Exercise directions: Copy the records verbatim from the line containing "pose: elev=144.1 azim=275.7" through the line containing "Dot at: (252, 246)", both lines included. Omit the pictures.

— start of Material for this task —

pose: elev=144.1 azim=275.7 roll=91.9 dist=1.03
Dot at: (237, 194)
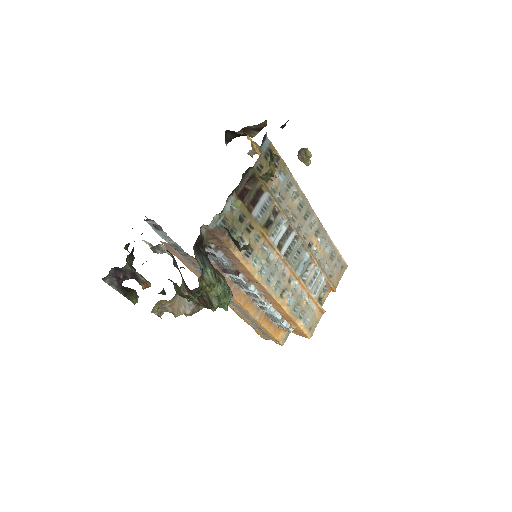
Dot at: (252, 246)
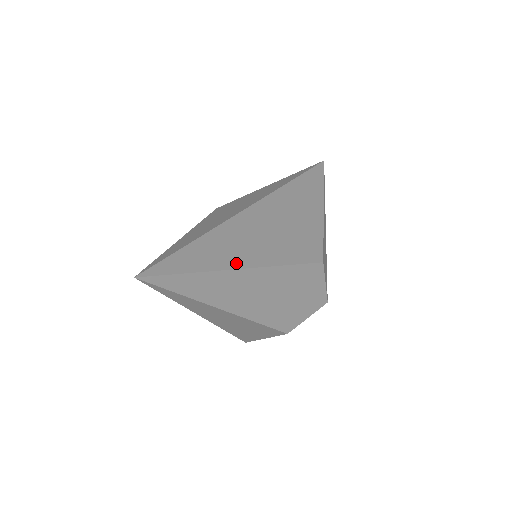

— end of Material for this task —
— start of Material for this task —

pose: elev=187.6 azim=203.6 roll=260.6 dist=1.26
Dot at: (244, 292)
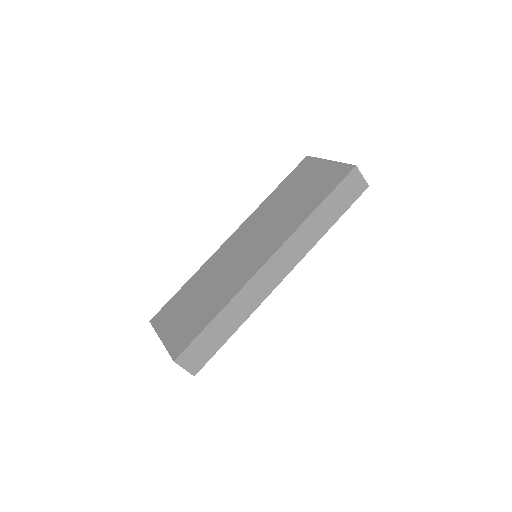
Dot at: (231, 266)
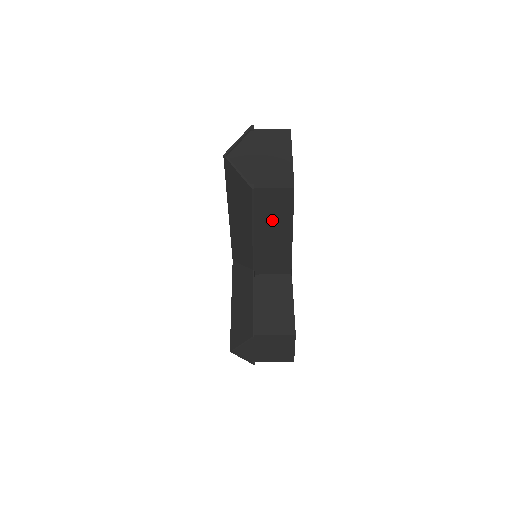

— end of Material for this task —

The reply:
pose: elev=144.1 azim=275.7 roll=91.9 dist=1.03
Dot at: (237, 194)
Dot at: (252, 246)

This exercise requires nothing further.